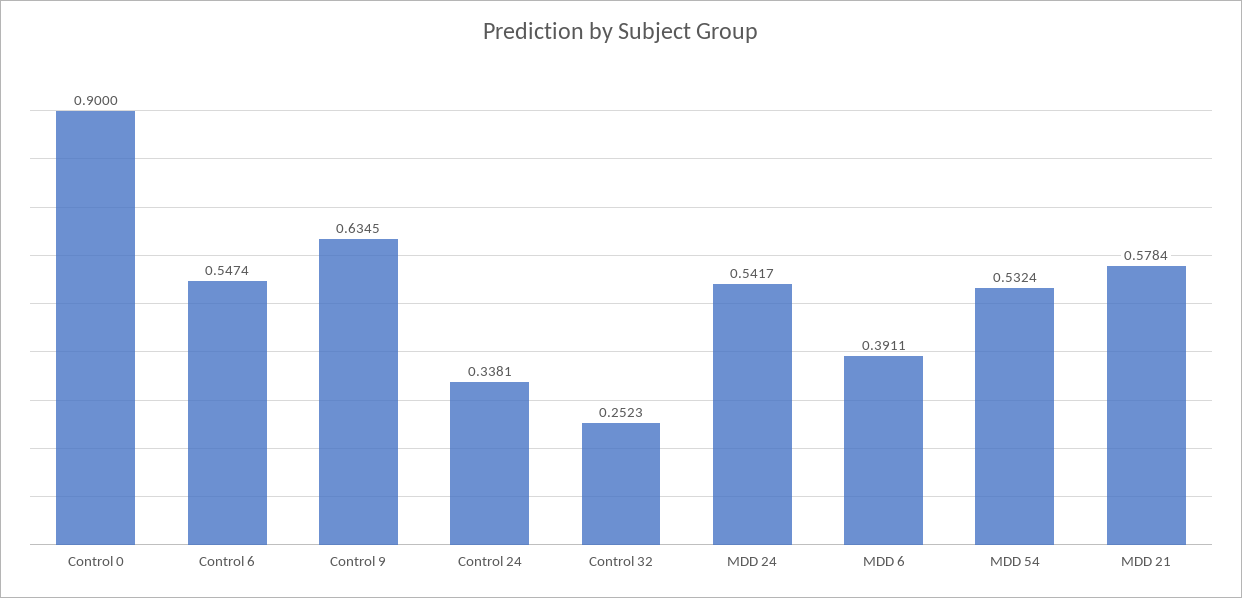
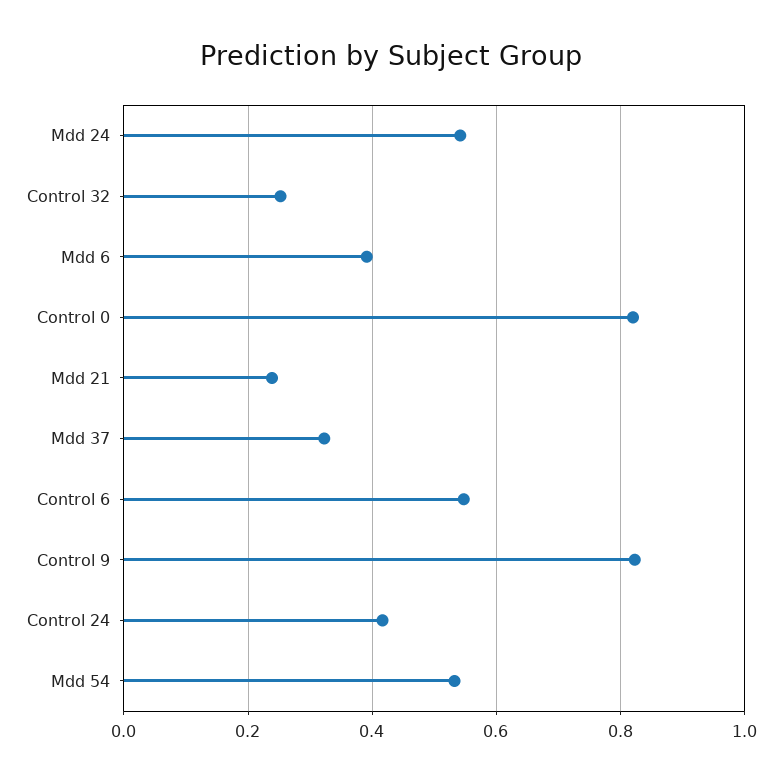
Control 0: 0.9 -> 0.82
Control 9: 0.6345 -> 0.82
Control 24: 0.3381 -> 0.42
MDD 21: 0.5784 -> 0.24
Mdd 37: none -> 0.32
==
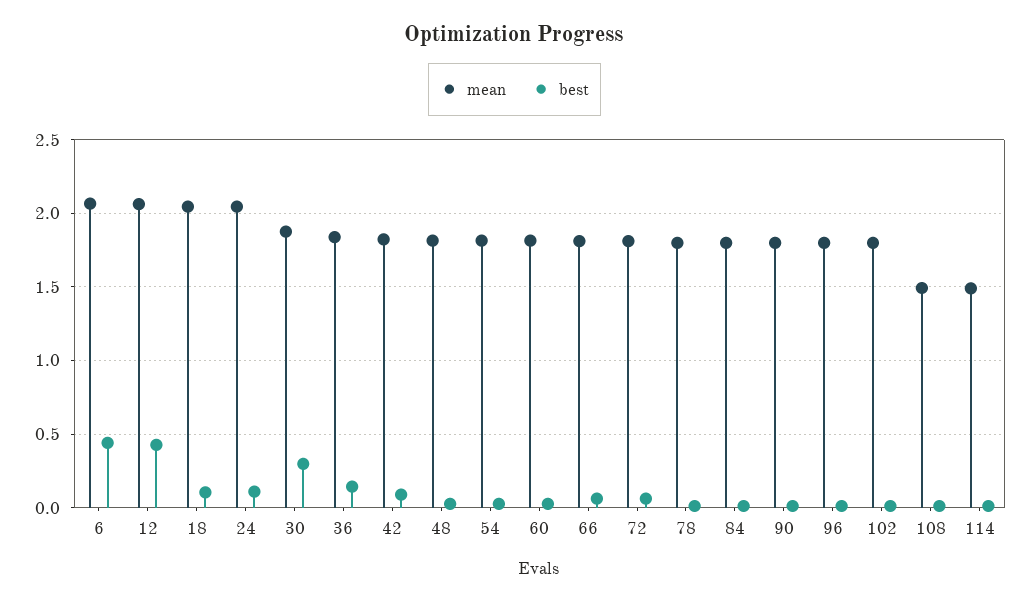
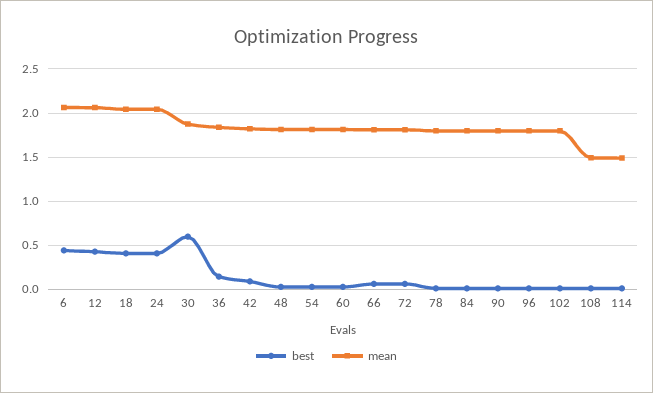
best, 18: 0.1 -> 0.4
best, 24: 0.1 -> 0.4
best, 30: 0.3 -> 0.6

» **Exercise brief**: Only lines containing the string "best" are needed. Pull each of them out of the records above.

» **Worked solution**:
best, 18: 0.1 -> 0.4
best, 24: 0.1 -> 0.4
best, 30: 0.3 -> 0.6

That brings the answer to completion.